Instruction:
Copy each of the records below word for word, leaving out the pictures.

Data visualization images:
+++++

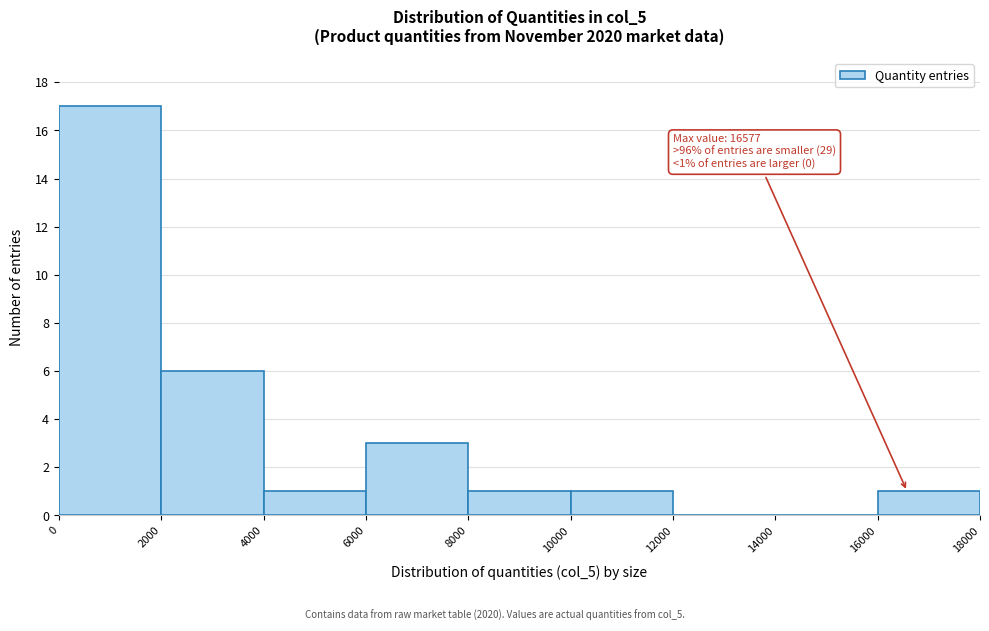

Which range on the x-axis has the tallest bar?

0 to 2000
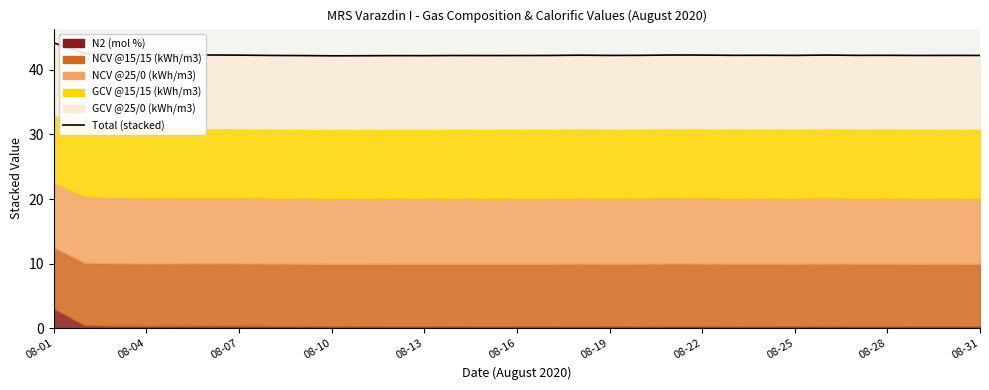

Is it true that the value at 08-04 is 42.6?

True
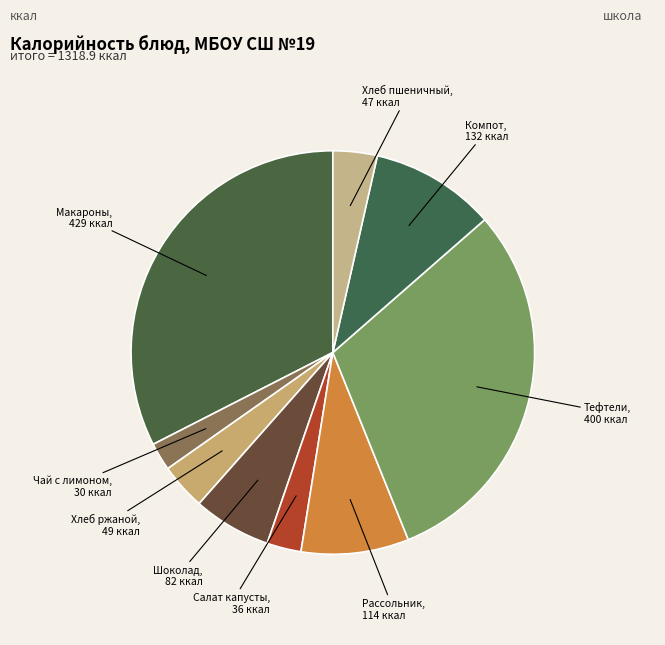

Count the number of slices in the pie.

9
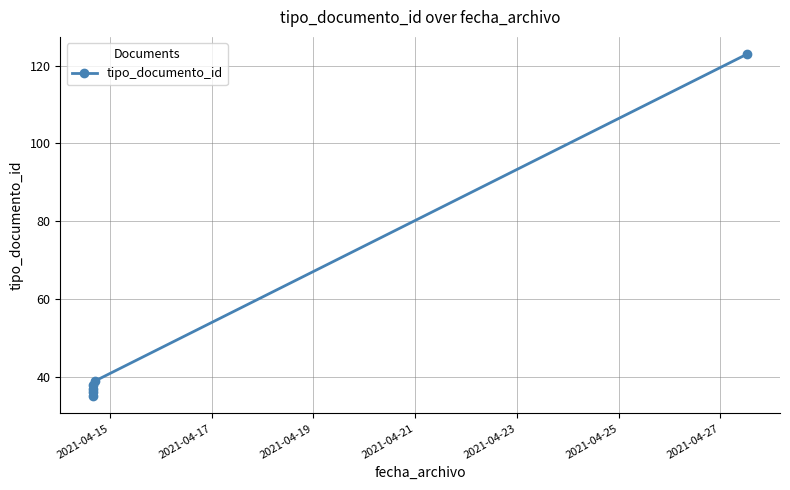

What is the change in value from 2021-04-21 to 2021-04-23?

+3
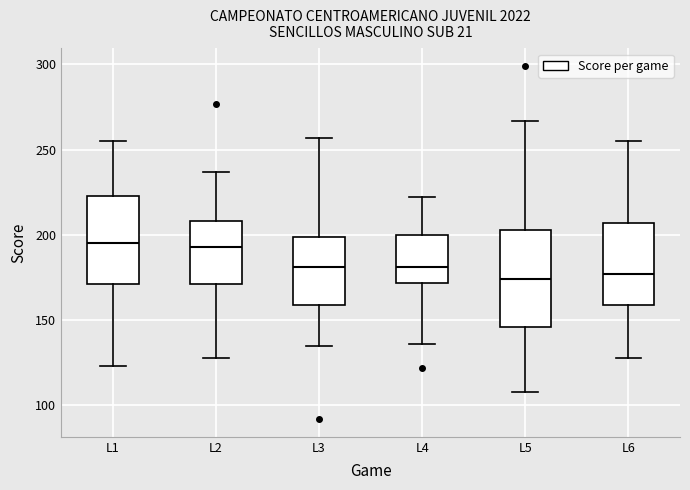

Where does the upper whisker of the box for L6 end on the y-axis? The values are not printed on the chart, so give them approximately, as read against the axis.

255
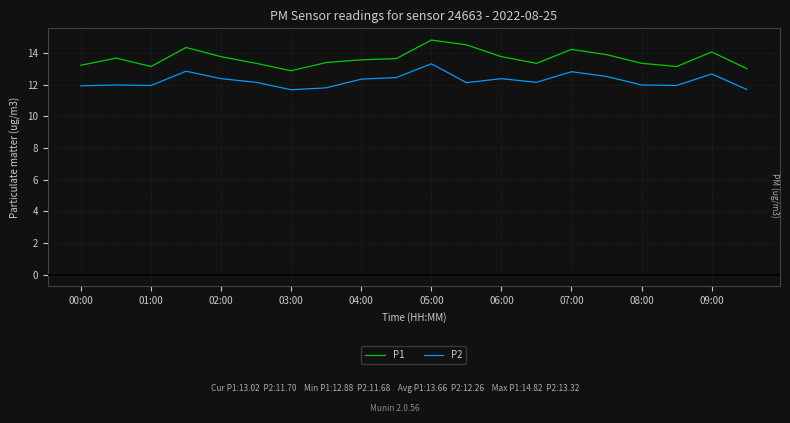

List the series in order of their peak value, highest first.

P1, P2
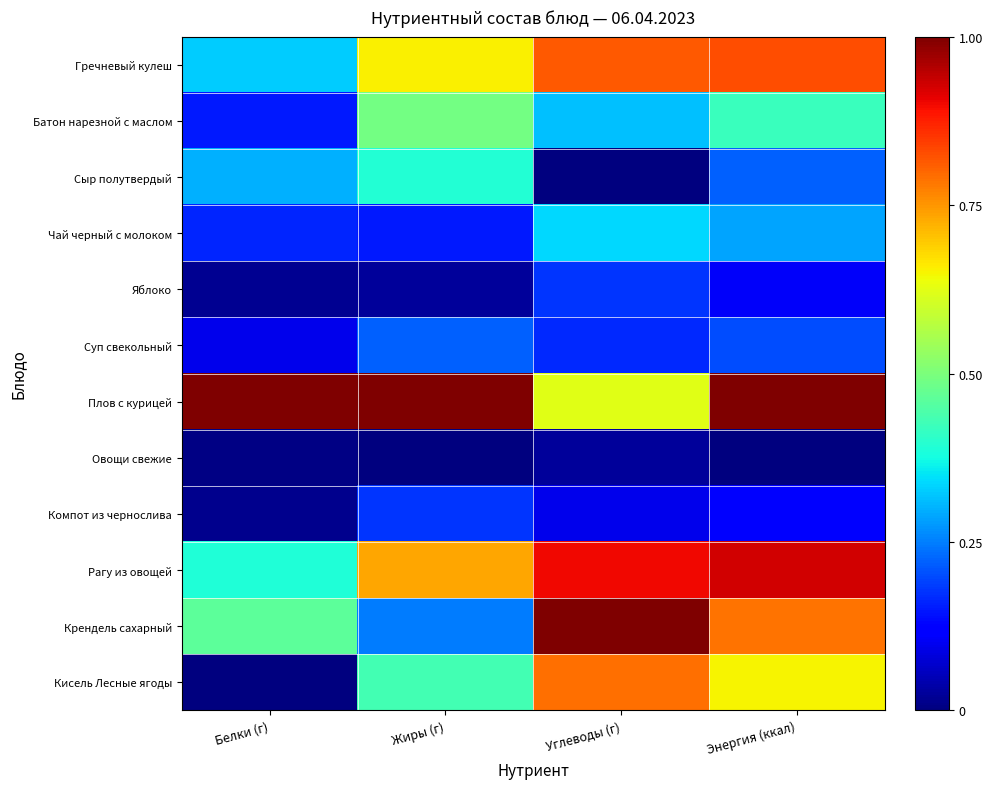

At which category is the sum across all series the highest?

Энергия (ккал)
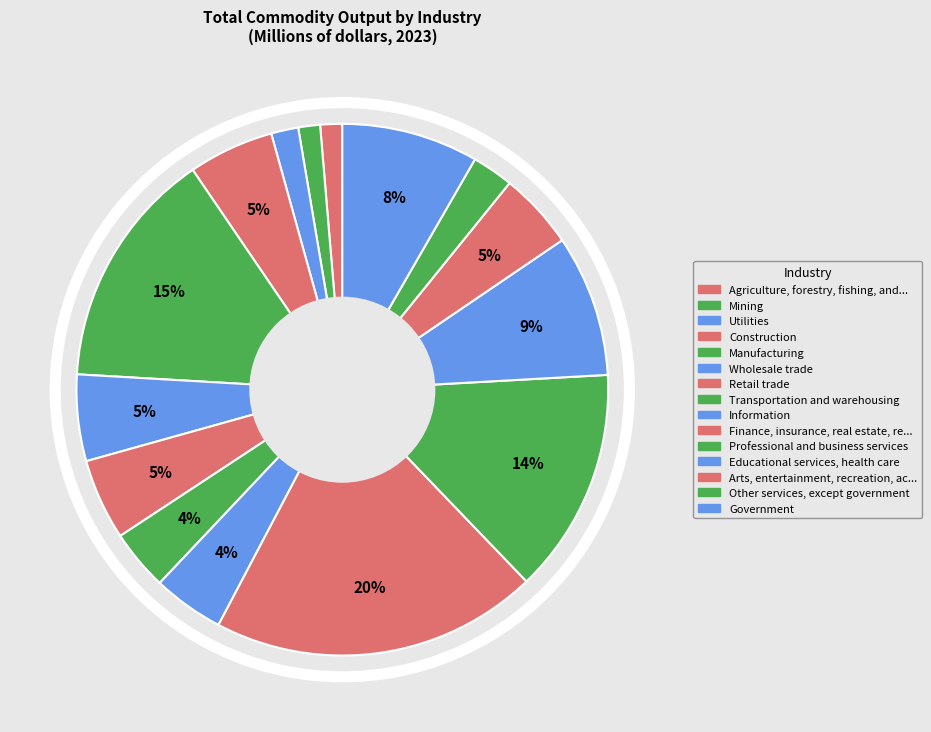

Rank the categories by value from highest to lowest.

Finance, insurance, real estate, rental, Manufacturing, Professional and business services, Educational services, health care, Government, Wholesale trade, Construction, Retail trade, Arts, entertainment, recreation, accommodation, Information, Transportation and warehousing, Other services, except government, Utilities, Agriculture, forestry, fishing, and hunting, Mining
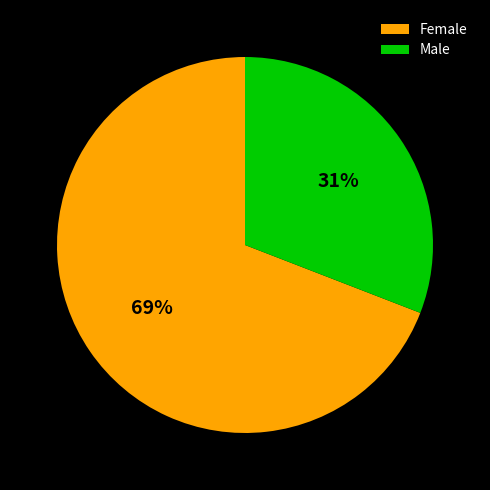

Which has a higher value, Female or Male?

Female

+++++

Completed exercise:
Which range on the x-axis has the tallest bar?

0 to 2000

Is it true that the value at 08-04 is 42.6?

True

Count the number of slices in the pie.

9

What is the change in value from 2021-04-21 to 2021-04-23?

+3

Where does the upper whisker of the box for L6 end on the y-axis? The values are not printed on the chart, so give them approximately, as read against the axis.

255

List the series in order of their peak value, highest first.

P1, P2

At which category is the sum across all series the highest?

Энергия (ккал)

Rank the categories by value from highest to lowest.

Finance, insurance, real estate, rental, Manufacturing, Professional and business services, Educational services, health care, Government, Wholesale trade, Construction, Retail trade, Arts, entertainment, recreation, accommodation, Information, Transportation and warehousing, Other services, except government, Utilities, Agriculture, forestry, fishing, and hunting, Mining

Which has a higher value, Female or Male?

Female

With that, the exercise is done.